The Dutch Central Bank, De Nederlandsche Bank, wants to regulate crypto companies by requiring them to get licenses in order to operate.
The bank claims the measure will deter money laundering and the use of cryptocurrencies to fund terrorism, according to a short brief in Dutch daily newspaper De Telegraaf. To qualify for a license, crypto companies must report “unusual transactions” and know who their customers are.
The Dutch Central Bank said the regulation was necessary because the decentralized, anonymous nature of the crypto market makes it a target for money launderers.
Crypto Exchanges Used to Launder Money
According to one investigation, more than $88 million was laundered over 46 cryptocurrency exchanges around the globe during the past two years.
ShapeShift AG — which is incorporated in Switzerland but operates out of the United States — allegedly processed more than $9 million in illicit funds since 2016. The altcoin exchange service previously let people trade bitcoin and other virtual currencies anonymously, though it has since adopted mandatory KYC.
Similarly, the classified sex-advertising website Backpage used cryptocurrency exchanges to launder millions of dollars in bitcoin, as CCN.com reported.
In a bombshell 93-page federal indictment, the US Department of Justice accused the online sex marketplace of money laundering, conspiracy, and facilitating prostitution.
The Department of Justice shut down Backpage in April 2018 amid revelations that it promoted underage prostitution and sex trafficking since its launch in 2004.
Sex Marketplace Laundered Millions in Bitcoin
The Justice Department also found that the sleazy website laundered tens of millions of dollars using cryptocurrency.
“Backpage furthered its money laundering through the use of bitcoin processing companies,” the Justice Department alleged. “Over time, Backpage utilized companies such as Coinbase, GoCoin, Paxful, Kraken, and Crypto Capital to receive payments from customers and/or route money through the accounts of third parties.”
It is because of these high-profile crackdowns on money laundering that many regulators remain leery of the decentralized, anonymous cryptocurrency industry.
John Williams, the CEO of the Federal Reserve Bank of New York, says crypto’s persistent issues with scams is a major deterrent to mass adoption.
“The setup or institutional arrangement around bitcoin and other cryptocurrencies [is problematic],” Williams said. “They have problems with fraud, problems with money laundering, and terror financing.”
Report: Crypto-Centric Illegal Activity is Overblown
That said, money laundering also occurs using fiat currencies.

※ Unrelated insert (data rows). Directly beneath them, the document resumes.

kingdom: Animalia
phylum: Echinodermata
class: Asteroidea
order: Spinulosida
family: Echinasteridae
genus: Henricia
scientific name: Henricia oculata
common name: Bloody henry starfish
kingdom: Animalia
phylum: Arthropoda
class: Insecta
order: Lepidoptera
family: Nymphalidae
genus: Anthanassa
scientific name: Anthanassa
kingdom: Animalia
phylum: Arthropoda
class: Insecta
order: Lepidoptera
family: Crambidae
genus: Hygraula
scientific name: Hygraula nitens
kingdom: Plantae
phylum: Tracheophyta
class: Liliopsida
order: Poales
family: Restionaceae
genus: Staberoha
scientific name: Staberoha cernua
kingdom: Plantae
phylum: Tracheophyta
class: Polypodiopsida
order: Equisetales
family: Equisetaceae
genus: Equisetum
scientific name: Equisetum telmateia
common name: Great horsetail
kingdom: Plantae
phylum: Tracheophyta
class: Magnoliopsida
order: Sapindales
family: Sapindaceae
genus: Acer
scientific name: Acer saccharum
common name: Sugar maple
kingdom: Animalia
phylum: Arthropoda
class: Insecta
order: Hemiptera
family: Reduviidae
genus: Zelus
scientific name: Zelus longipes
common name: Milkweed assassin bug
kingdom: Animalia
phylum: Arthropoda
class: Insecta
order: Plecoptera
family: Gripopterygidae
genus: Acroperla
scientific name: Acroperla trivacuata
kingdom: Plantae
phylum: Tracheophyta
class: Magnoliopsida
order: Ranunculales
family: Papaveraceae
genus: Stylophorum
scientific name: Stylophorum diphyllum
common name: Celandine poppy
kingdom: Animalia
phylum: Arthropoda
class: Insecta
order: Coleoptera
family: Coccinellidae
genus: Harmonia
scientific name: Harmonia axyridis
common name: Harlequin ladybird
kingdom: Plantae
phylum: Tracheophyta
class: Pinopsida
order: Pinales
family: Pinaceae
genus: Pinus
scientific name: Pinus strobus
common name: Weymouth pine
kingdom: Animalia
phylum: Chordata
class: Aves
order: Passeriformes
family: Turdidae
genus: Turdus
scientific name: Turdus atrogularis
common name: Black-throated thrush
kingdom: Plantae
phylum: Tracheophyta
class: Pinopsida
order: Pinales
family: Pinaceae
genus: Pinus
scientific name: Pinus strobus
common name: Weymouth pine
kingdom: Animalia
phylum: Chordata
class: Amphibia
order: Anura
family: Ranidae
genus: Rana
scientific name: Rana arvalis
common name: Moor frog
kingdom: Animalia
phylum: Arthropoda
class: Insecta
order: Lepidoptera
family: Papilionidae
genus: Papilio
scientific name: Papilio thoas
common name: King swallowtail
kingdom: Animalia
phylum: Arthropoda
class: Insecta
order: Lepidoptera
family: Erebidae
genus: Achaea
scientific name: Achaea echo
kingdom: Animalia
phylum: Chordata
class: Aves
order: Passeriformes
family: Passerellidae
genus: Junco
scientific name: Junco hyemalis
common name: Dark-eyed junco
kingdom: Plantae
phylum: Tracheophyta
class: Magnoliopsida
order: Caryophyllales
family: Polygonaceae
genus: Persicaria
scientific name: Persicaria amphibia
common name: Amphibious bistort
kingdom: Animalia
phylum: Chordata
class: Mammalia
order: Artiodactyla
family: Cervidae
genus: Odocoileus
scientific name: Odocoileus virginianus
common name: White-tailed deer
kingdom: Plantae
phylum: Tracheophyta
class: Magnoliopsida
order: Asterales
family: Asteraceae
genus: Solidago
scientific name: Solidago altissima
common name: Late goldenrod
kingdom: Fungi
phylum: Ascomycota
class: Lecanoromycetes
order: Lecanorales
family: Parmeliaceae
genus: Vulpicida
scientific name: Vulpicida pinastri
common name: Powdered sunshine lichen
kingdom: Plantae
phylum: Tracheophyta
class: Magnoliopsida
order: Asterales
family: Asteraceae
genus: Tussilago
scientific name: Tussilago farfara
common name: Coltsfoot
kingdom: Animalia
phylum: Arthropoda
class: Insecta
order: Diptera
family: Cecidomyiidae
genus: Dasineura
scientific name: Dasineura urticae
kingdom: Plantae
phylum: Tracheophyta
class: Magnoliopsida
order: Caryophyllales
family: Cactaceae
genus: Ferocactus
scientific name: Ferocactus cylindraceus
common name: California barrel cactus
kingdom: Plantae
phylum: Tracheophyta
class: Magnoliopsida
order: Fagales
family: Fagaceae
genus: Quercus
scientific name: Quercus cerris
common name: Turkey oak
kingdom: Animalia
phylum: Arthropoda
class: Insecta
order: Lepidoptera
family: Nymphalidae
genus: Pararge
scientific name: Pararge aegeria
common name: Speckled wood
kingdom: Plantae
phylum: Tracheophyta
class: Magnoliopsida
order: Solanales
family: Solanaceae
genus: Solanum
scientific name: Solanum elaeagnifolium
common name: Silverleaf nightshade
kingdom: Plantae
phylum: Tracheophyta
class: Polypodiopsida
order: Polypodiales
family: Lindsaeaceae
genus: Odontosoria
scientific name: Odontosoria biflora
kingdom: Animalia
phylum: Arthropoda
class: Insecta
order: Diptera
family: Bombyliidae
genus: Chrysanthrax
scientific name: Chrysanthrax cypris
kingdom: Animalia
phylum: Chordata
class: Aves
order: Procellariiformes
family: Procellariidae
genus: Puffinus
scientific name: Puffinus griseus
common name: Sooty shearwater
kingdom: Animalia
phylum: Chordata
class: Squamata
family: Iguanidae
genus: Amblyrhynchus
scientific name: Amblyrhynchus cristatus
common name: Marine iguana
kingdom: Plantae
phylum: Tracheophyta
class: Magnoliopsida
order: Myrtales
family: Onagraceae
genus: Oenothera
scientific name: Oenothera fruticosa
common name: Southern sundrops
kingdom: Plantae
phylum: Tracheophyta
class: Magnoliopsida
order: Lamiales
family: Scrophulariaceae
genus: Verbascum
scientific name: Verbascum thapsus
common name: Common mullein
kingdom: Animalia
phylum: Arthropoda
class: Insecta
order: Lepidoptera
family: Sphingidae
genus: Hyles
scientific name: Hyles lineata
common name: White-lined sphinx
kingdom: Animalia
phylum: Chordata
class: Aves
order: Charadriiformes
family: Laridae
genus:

In April 2018, the office of Quebec Chief Scientist Rémi Quirion published a report concluding that bitcoin is wrongly blamed as a go-to vehicle for money laundering and criminal activity because the facts don’t support these claims.
“Bitcoin is not above the law, nor is it a magnet for illicit transactions: it forms only a tiny part of the criminal money circulating around the planet,” the report stated. “The reason: it is less attractive for anyone who wants to make transactions without leaving a trace.”
Similarly, a January 2018 report by blockchain analytics company Elliptic also found that less than 1% of all bitcoin activities conducted between 2013 and 2016 involved money laundering.
“Bitcoin’s illicit use is mainly based on anecdotal evidence, usually without supporting data analysis of how it is used across geographical regions, or trends over time,” the report stated.